Your goal:
Find every line below that contains the word "wrist" and copy it out.

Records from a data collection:

>>>

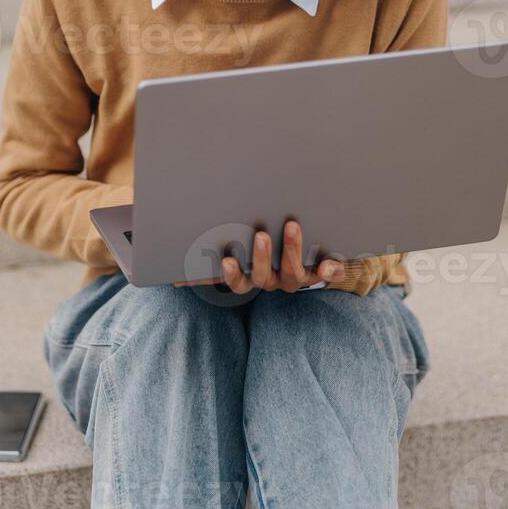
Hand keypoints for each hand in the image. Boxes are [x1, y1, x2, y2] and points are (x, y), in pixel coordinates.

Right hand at [174, 220, 342, 292]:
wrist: (310, 258)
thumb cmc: (265, 249)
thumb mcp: (240, 254)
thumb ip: (211, 263)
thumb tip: (176, 273)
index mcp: (251, 278)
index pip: (236, 282)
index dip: (232, 275)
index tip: (227, 260)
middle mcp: (272, 281)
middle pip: (263, 277)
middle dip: (261, 257)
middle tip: (261, 235)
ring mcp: (295, 278)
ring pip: (292, 273)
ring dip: (291, 250)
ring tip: (291, 226)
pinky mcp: (319, 272)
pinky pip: (326, 274)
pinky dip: (330, 270)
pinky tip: (331, 261)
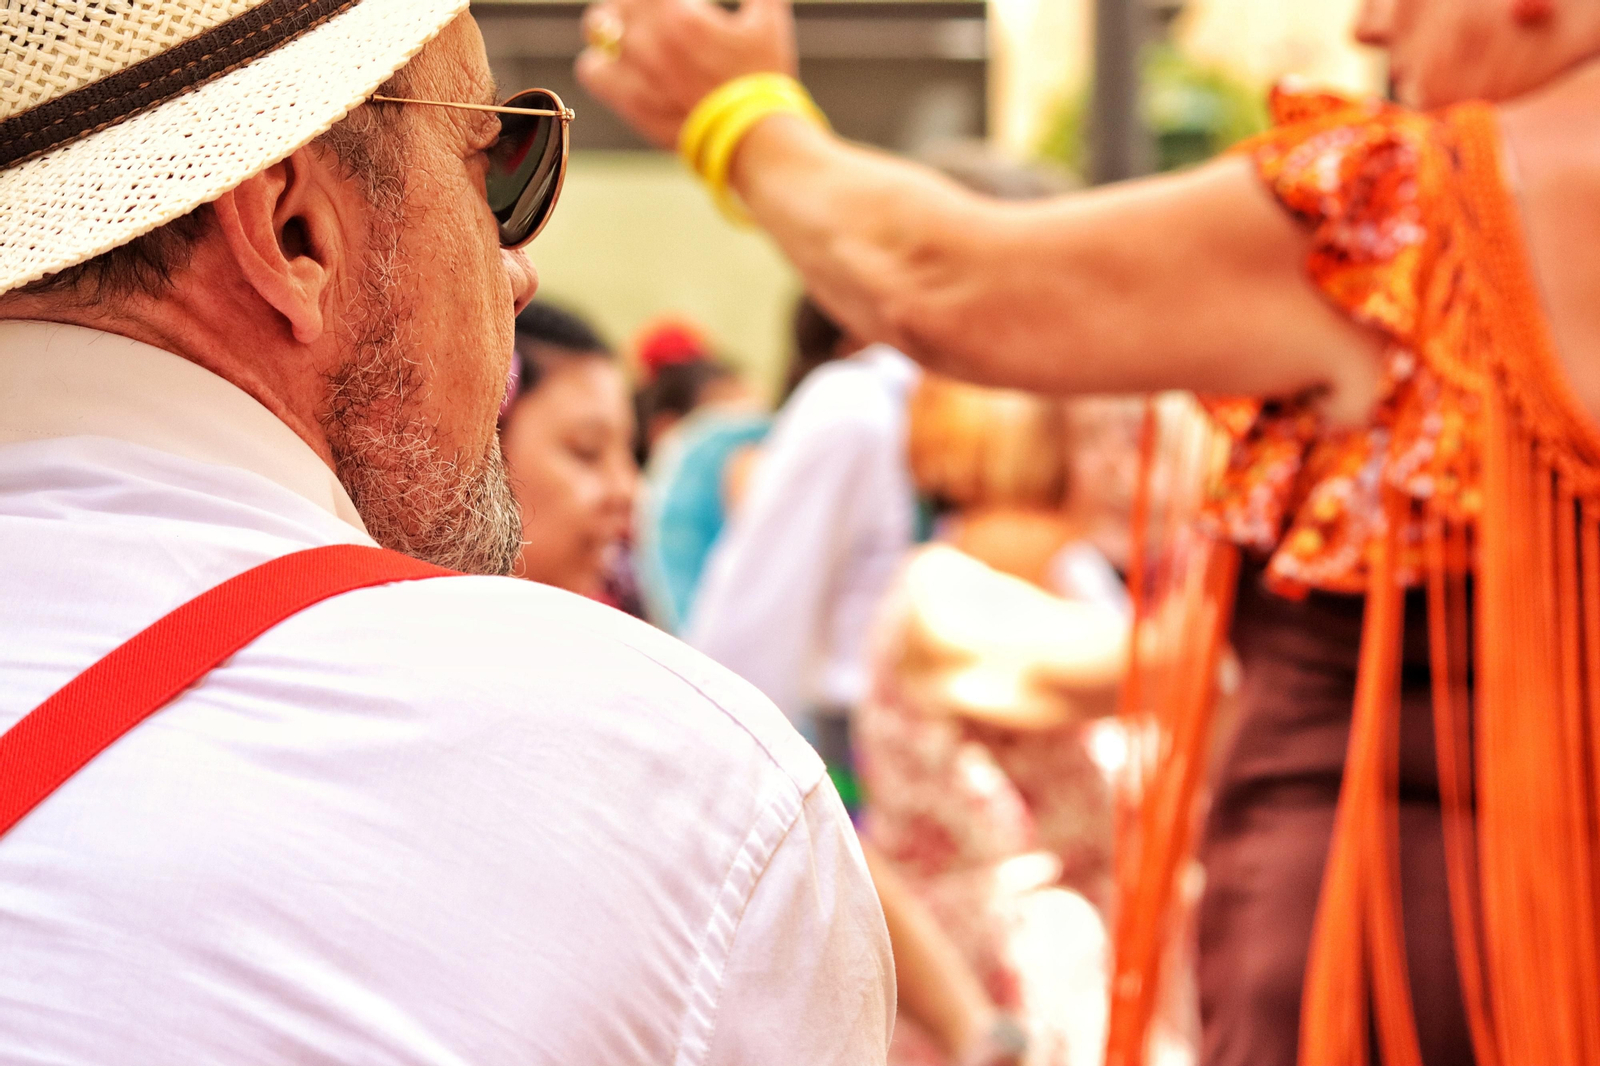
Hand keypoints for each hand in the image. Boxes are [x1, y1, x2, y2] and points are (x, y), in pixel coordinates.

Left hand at [576, 0, 797, 148]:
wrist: (755, 139)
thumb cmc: (762, 78)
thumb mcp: (768, 21)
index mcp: (679, 14)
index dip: (667, 0)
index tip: (680, 6)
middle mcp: (650, 40)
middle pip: (619, 2)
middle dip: (638, 3)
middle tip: (658, 13)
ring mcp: (635, 73)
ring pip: (598, 29)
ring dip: (612, 26)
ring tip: (632, 33)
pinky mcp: (629, 103)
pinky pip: (591, 72)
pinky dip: (602, 63)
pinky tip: (620, 65)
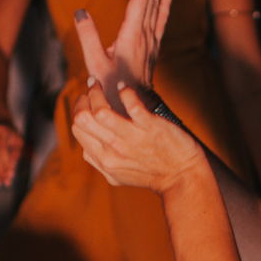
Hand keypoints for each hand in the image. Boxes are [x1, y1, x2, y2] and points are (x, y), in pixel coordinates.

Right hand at [71, 80, 201, 192]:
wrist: (181, 177)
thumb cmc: (150, 174)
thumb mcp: (117, 176)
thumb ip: (98, 163)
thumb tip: (84, 149)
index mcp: (103, 159)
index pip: (78, 128)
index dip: (79, 109)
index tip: (87, 100)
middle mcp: (114, 150)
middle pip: (82, 119)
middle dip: (84, 97)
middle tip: (92, 88)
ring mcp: (132, 139)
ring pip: (100, 110)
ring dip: (97, 91)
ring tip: (100, 83)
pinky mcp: (150, 127)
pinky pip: (131, 104)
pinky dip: (125, 91)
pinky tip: (124, 87)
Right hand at [73, 0, 173, 114]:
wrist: (132, 108)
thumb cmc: (111, 88)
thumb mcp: (94, 64)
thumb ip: (88, 37)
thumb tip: (80, 12)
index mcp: (130, 36)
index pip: (138, 2)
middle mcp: (144, 35)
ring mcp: (150, 40)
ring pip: (157, 5)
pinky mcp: (152, 46)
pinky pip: (160, 20)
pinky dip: (165, 4)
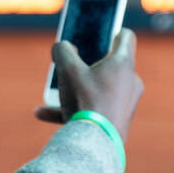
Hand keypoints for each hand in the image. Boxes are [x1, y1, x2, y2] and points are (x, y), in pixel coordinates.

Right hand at [34, 28, 143, 142]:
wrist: (96, 142)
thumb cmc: (85, 100)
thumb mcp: (67, 70)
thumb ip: (62, 51)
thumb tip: (62, 46)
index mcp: (123, 64)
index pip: (125, 37)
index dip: (112, 30)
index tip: (100, 31)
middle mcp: (130, 82)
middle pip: (110, 64)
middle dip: (89, 63)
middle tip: (72, 63)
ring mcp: (126, 103)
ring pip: (99, 88)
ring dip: (77, 88)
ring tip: (53, 93)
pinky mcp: (119, 121)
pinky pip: (94, 109)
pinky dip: (73, 108)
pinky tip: (43, 113)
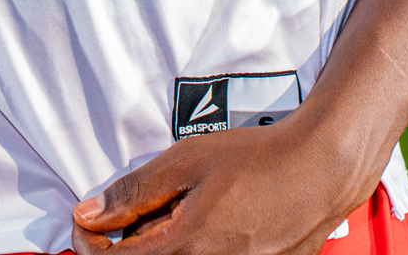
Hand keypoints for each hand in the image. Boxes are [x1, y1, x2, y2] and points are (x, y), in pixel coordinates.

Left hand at [70, 120, 363, 254]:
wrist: (318, 172)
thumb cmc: (257, 161)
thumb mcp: (185, 162)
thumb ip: (133, 192)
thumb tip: (88, 213)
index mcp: (182, 251)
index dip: (89, 241)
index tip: (89, 219)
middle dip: (126, 242)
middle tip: (130, 214)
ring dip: (159, 246)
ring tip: (172, 216)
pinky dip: (188, 249)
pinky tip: (201, 226)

<<<

Written reply:
wrist: (310, 258)
wrist: (755, 139)
wrist: (181, 177)
wrist: (132, 108)
wrist: (96, 142)
wrist: (318, 172)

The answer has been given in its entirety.